## Exercise prompt
The records below are to be copied exactly, with every picture left out.

## Material for this exercise
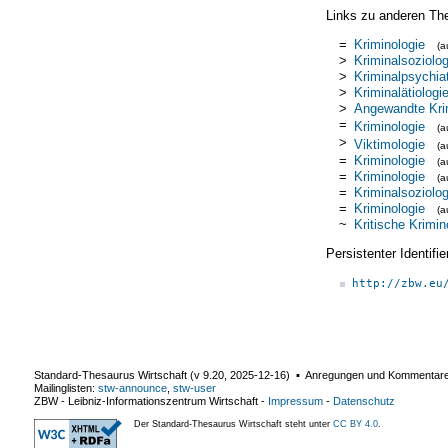
Links zu anderen Th
=
Kriminologie
(
>
Kriminalsoziolog
>
Kriminalpsychiat
>
Kriminalätiologi
>
Angewandte Kri
=
Kriminologie
(
>
Viktimologie
(
=
Kriminologie
(
=
Kriminologie
(
=
Kriminalsoziolog
=
Kriminologie
(
~
Kritische Krimin
Persistenter Identif
http://zbw.eu
Standard-Thesaurus Wirtschaft (v
9.20
,
2025-12-16
) ▪ Anregungen und Kommentar
Mailinglisten:
stw-announce
,
stw-user
ZBW - Leibniz-Informationszentrum Wirtschaft
-
Impressum
-
Datenschutz
Der Standard-Thesaurus Wirtschaft steht unter
CC BY 4.0
.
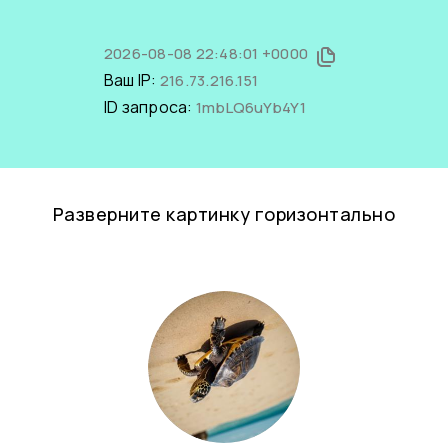
2026-08-08 22:48:01 +0000
Ваш IP:
216.73.216.151
ID запроса:
1mbLQ6uYb4Y1
Разверните картинку горизонтально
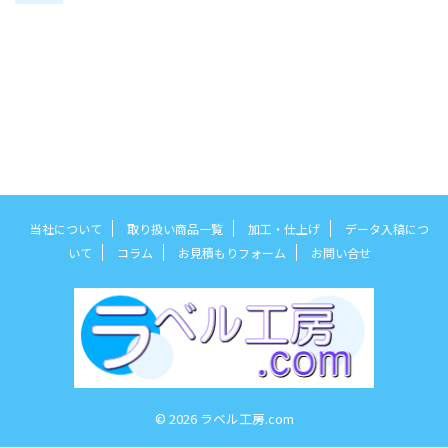
当社について
取り扱い商品一覧
加工・仕上げ
データ入稿につ
いて
コラム
お見積もりフォーム
お問い合せ
© 2026 ラベル工房.com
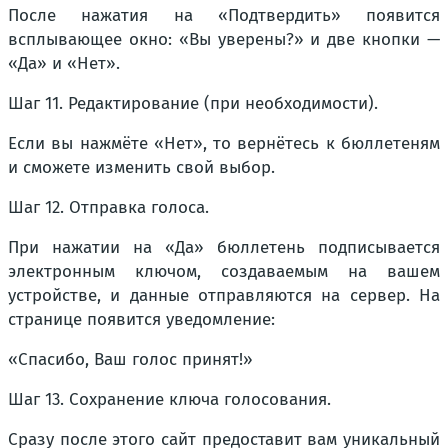
После нажатия на «Подтвердить» появится
всплывающее окно: «Вы уверены?» и две кнопки —
«Да» и «Нет».
Шаг 11. Редактирование (при необходимости).
Если вы нажмёте «Нет», то вернётесь к бюллетеням
и сможете изменить свой выбор.
Шаг 12. Отправка голоса.
При нажатии на «Да» бюллетень подписывается
электронным ключом, создаваемым на вашем
устройстве, и данные отправляются на сервер. На
странице появится уведомление:
«Спасибо, Ваш голос принят!»
Шаг 13. Сохранение ключа голосования.
Сразу после этого сайт предоставит вам уникальный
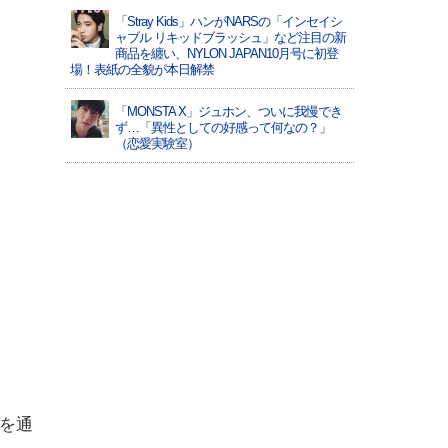
「Stray Kids」ハンがNARSの「インセイシ
ャブル リキッドブラッシュ」など注目の新
商品を纏い、NYLON JAPAN10月号に初登
場！表紙の全貌が本日解禁
「MONSTA X」ジュホン、ついに我慢でき
ず…「異性としての好感って何なの？」
（恋愛実験室）
を通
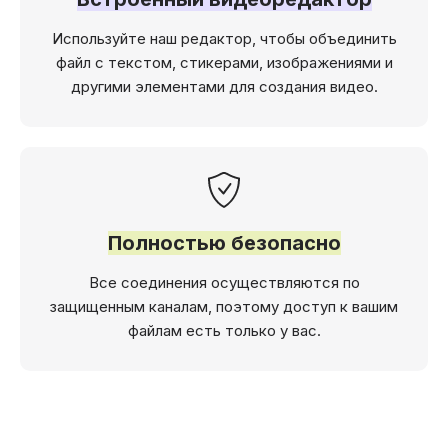
Используйте наш редактор, чтобы объединить
файл с текстом, стикерами, изображениями и
другими элементами для создания видео.
Полностью безопасно
Все соединения осуществляются по
защищенным каналам, поэтому доступ к вашим
файлам есть только у вас.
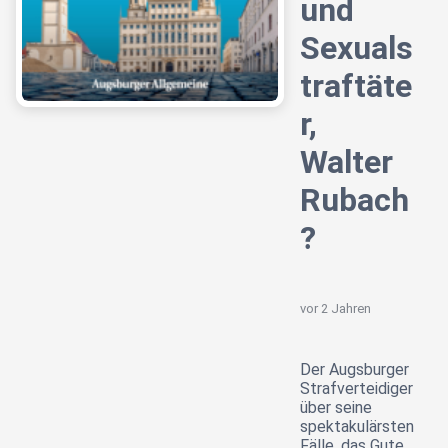
und
Sexuals
traftäte
r,
Walter
Rubach
?
vor 2 Jahren
Der Augsburger
Strafverteidiger
über seine
spektakulärsten
Fälle, das Gute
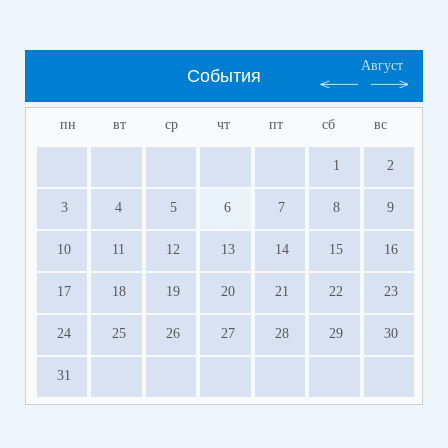
Август
События
пн
вт
ср
чт
пт
сб
вс
1
2
3
4
5
6
7
8
9
10
11
12
13
14
15
16
17
18
19
20
21
22
23
24
25
26
27
28
29
30
31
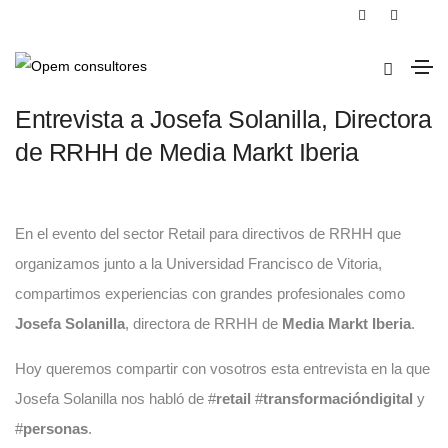
12 de junio de 2017
Sin categorizar
Entrevista a Josefa Solanilla, Directora
de RRHH de Media Markt Iberia
En el evento del sector Retail para directivos de RRHH que
organizamos junto a la Universidad Francisco de Vitoria,
compartimos experiencias con grandes profesionales como
Josefa Solanilla
, directora de RRHH de
Media Markt
Iberia
.
Hoy queremos compartir con vosotros esta entrevista en la que
Josefa Solanilla nos habló de #
retail
#
transformacióndigital
y
#
personas
.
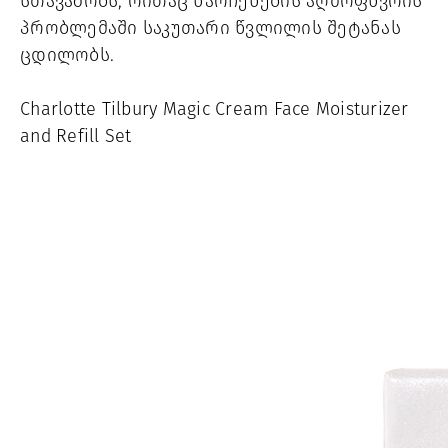
სთავაზობს, რითაც ნარჩენების აღმოფხვრის 
პრობლემაში საკუთარი წვლილის შეტანას 
ცდილობს.
Charlotte Tilbury Magic Cream Face Moisturizer 
and Refill Set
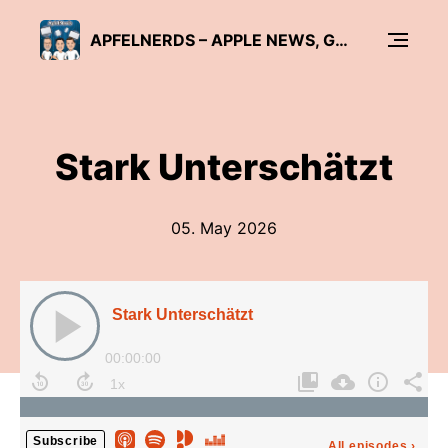
APFELNERDS – APPLE NEWS, GERÜCHTE, TECHNIK
Stark Unterschätzt
05. May 2026
Stark Unterschätzt
00:00:00
Subscribe
All episodes
›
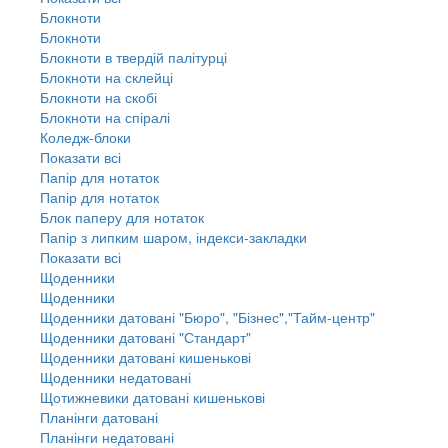
Блокноти
Блокноти
Блокноти в твердій палітурці
Блокноти на склейці
Блокноти на скобі
Блокноти на спіралі
Коледж-блоки
Показати всі
Папір для нотаток
Папір для нотаток
Блок паперу для нотаток
Папір з липким шаром, індекси-закладки
Показати всі
Щоденники
Щоденники
Щоденники датовані "Бюро", "Бізнес","Тайм-центр"
Щоденники датовані "Стандарт"
Щоденники датовані кишенькові
Щоденники недатовані
Щотижневики датовані кишенькові
Планінги датовані
Планінги недатовані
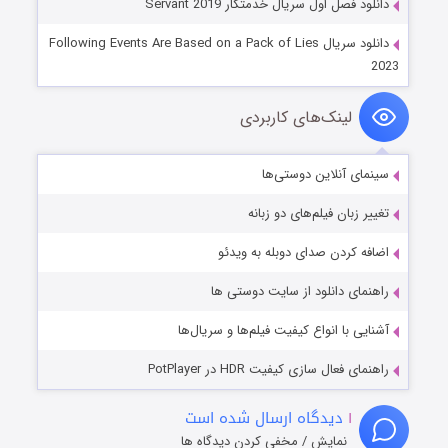
دانلود فصل اول سریال خدمتکار Servant 2019
دانلود سریال Following Events Are Based on a Pack of Lies
2023
لینک‌های کاربردی
سینمای آنلاین دوستی‌ها
تغییر زبان فیلم‌های دو زبانه
اضافه کردن صدای دوبله به ویدئو
راهنمای دانلود از سایت دوستی ها
آشنایی با انواع کیفیت فیلم‌ها و سریال‌ها
راهنمای فعال سازی کیفیت HDR در PotPlayer
۱
دیدگاه ارسال شده است
نمایش / مخفی کردن دیدگاه ها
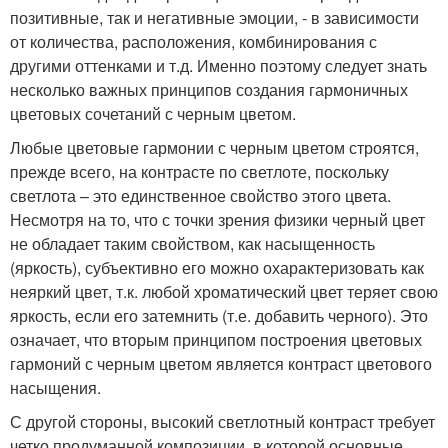
позитивные, так и негативные эмоции, - в зависимости
от количества, расположения, комбинирования с
другими оттенками и т.д. Именно поэтому следует знать
несколько важных принципов создания гармоничных
цветовых сочетаний с черным цветом.
Любые цветовые гармонии с черным цветом строятся,
прежде всего, на контрасте по светлоте, поскольку
светлота – это единственное свойство этого цвета.
Несмотря на то, что с точки зрения физики черный цвет
не обладает таким свойством, как насыщенность
(яркость), субъективно его можно охарактеризовать как
неяркий цвет, т.к. любой хроматический цвет теряет свою
яркость, если его затемнить (т.е. добавить черного). Это
означает, что вторым принципом построения цветовых
гармоний с черным цветом является контраст цветового
насыщения.
С другой стороны, высокий светлотный контраст требует
четко продуманной композиции, в которой основные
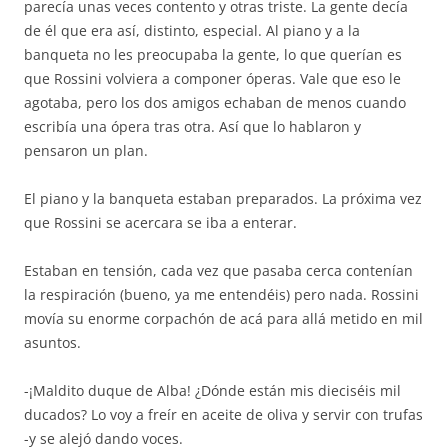
parecía unas veces contento y otras triste. La gente decía
de él que era así, distinto, especial. Al piano y a la
banqueta no les preocupaba la gente, lo que querían es
que Rossini volviera a componer óperas. Vale que eso le
agotaba, pero los dos amigos echaban de menos cuando
escribía una ópera tras otra. Así que lo hablaron y
pensaron un plan.
El piano y la banqueta estaban preparados. La próxima vez
que Rossini se acercara se iba a enterar.
Estaban en tensión, cada vez que pasaba cerca contenían
la respiración (bueno, ya me entendéis) pero nada. Rossini
movía su enorme corpachón de acá para allá metido en mil
asuntos.
-¡Maldito duque de Alba! ¿Dónde están mis dieciséis mil
ducados? Lo voy a freír en aceite de oliva y servir con trufas
-y se alejó dando voces.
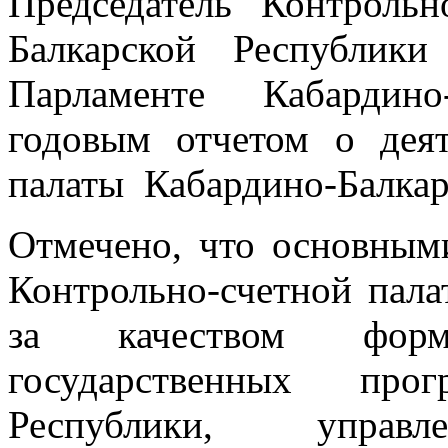
Председатель Контрольн
Балкарской Республик
Парламенте Кабардино
годовым отчетом о деят
палаты Кабардино-Балкарс
Отмечено, что основным
Контрольно-счетной пала
за качеством форм
государственных прог
Республики, упра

## Answer to this task
Links zu anderen Th
=
Kriminologie
(
>
Kriminalsoziolog
>
Kriminalpsychiat
>
Kriminalätiologi
>
Angewandte Kri
=
Kriminologie
(
>
Viktimologie
(
=
Kriminologie
(
=
Kriminologie
(
=
Kriminalsoziolog
=
Kriminologie
(
~
Kritische Krimin
Persistenter Identif
http://zbw.eu
Standard-Thesaurus Wirtschaft (v
9.20
,
2025-12-16
) ▪ Anregungen und Kommentar
Mailinglisten:
stw-announce
,
stw-user
ZBW - Leibniz-Informationszentrum Wirtschaft
-
Impressum
-
Datenschutz
Der Standard-Thesaurus Wirtschaft steht unter
CC BY 4.0
.
2026-08-08 22:48:01 +0000
Ваш IP:
216.73.216.151
ID запроса:
1mbLQ6uYb4Y1
Разверните картинку горизонтально
当社について
取り扱い商品一覧
加工・仕上げ
データ入稿につ
いて
コラム
お見積もりフォーム
お問い合せ
© 2026 ラベル工房.com
После нажатия на «Подтвердить» появится
всплывающее окно: «Вы уверены?» и две кнопки —
«Да» и «Нет».
Шаг 11. Редактирование (при необходимости).
Если вы нажмёте «Нет», то вернётесь к бюллетеням
и сможете изменить свой выбор.
Шаг 12. Отправка голоса.
При нажатии на «Да» бюллетень подписывается
электронным ключом, создаваемым на вашем
устройстве, и данные отправляются на сервер. На
странице появится уведомление:
«Спасибо, Ваш голос принят!»
Шаг 13. Сохранение ключа голосования.
Сразу после этого сайт предоставит вам уникальный
「Stray Kids」ハンがNARSの「インセイシ
ャブル リキッドブラッシュ」など注目の新
商品を纏い、NYLON JAPAN10月号に初登
場！表紙の全貌が本日解禁
「MONSTA X」ジュホン、ついに我慢でき
ず…「異性としての好感って何なの？」
（恋愛実験室）
を通
Используйте наш редактор, чтобы объединить
файл с текстом, стикерами, изображениями и
другими элементами для создания видео.
Полностью безопасно
Все соединения осуществляются по
защищенным каналам, поэтому доступ к вашим
файлам есть только у вас.
und
Sexuals
traftäte
r,
Walter
Rubach
?
vor 2 Jahren
Der Augsburger
Strafverteidiger
über seine
spektakulärsten
Fälle, das Gute
Август
События
пн
вт
ср
чт
пт
сб
вс
1
2
3
4
5
6
7
8
9
10
11
12
13
14
15
16
17
18
19
20
21
22
23
24
25
26
27
28
29
30
31
12 de junio de 2017
Sin categorizar
Entrevista a Josefa Solanilla, Directora
de RRHH de Media Markt Iberia
En el evento del sector Retail para directivos de RRHH que
organizamos junto a la Universidad Francisco de Vitoria,
compartimos experiencias con grandes profesionales como
Josefa Solanilla
, directora de RRHH de
Media Markt
Iberia
.
Hoy queremos compartir con vosotros esta entrevista en la que
Josefa Solanilla nos habló de #
retail
#
transformacióndigital
y
#
personas
.
სთავაზობს, რითაც ნარჩენების აღმოფხვრის 
პრობლემაში საკუთარი წვლილის შეტანას 
ცდილობს.
Charlotte Tilbury Magic Cream Face Moisturizer 
and Refill Set
APFELNERDS – APPLE NEWS, GERÜCHTE, TECHNIK
Stark Unterschätzt
05. May 2026
Stark Unterschätzt
00:00:00
Subscribe
All episodes
›
Блокноти
Блокноти
Блокноти в твердій палітурці
Блокноти на склейці
Блокноти на скобі
Блокноти на спіралі
Коледж-блоки
Показати всі
Папір для нотаток
Папір для нотаток
Блок паперу для нотаток
Папір з липким шаром, індекси-закладки
Показати всі
Щоденники
Щоденники
Щоденники датовані "Бюро", "Бізнес","Тайм-центр"
Щоденники датовані "Стандарт"
Щоденники датовані кишенькові
Щоденники недатовані
Щотижневики датовані кишенькові
Планінги датовані
Планінги недатовані
دانلود فصل اول سریال خدمتکار Servant 2019
دانلود سریال Following Events Are Based on a Pack of Lies
2023
لینک‌های کاربردی
سینمای آنلاین دوستی‌ها
تغییر زبان فیلم‌های دو زبانه
اضافه کردن صدای دوبله به ویدئو
راهنمای دانلود از سایت دوستی ها
آشنایی با انواع کیفیت فیلم‌ها و سریال‌ها
راهنمای فعال سازی کیفیت HDR در PotPlayer
۱
دیدگاه ارسال شده است
نمایش / مخفی کردن دیدگاه ها
позитивные, так и негативные эмоции, - в зависимости
от количества, расположения, комбинирования с
другими оттенками и т.д. Именно поэтому следует знать
несколько важных принципов создания гармоничных
цветовых сочетаний с черным цветом.
Любые цветовые гармонии с черным цветом строятся,
прежде всего, на контрасте по светлоте, поскольку
светлота – это единственное свойство этого цвета.
Несмотря на то, что с точки зрения физики черный цвет
не обладает таким свойством, как насыщенность
(яркость), субъективно его можно охарактеризовать как
неяркий цвет, т.к. любой хроматический цвет теряет свою
яркость, если его затемнить (т.е. добавить черного). Это
означает, что вторым принципом построения цветовых
гармоний с черным цветом является контраст цветового
насыщения.
С другой стороны, высокий светлотный контраст требует
четко продуманной композиции, в которой основные
parecía unas veces contento y otras triste. La gente decía
de él que era así, distinto, especial. Al piano y a la
banqueta no les preocupaba la gente, lo que querían es
que Rossini volviera a componer óperas. Vale que eso le
agotaba, pero los dos amigos echaban de menos cuando
escribía una ópera tras otra. Así que lo hablaron y
pensaron un plan.
El piano y la banqueta estaban preparados. La próxima vez
que Rossini se acercara se iba a enterar.
Estaban en tensión, cada vez que pasaba cerca contenían
la respiración (bueno, ya me entendéis) pero nada. Rossini
movía su enorme corpachón de acá para allá metido en mil
asuntos.
-¡Maldito duque de Alba! ¿Dónde están mis dieciséis mil
ducados? Lo voy a freír en aceite de oliva y servir con trufas
-y se alejó dando voces.
Председатель Контрольн
Балкарской Республик
Парламенте Кабардино
годовым отчетом о деят
палаты Кабардино-Балкарс
Отмечено, что основным
Контрольно-счетной пала
за качеством форм
государственных прог
Республики, упра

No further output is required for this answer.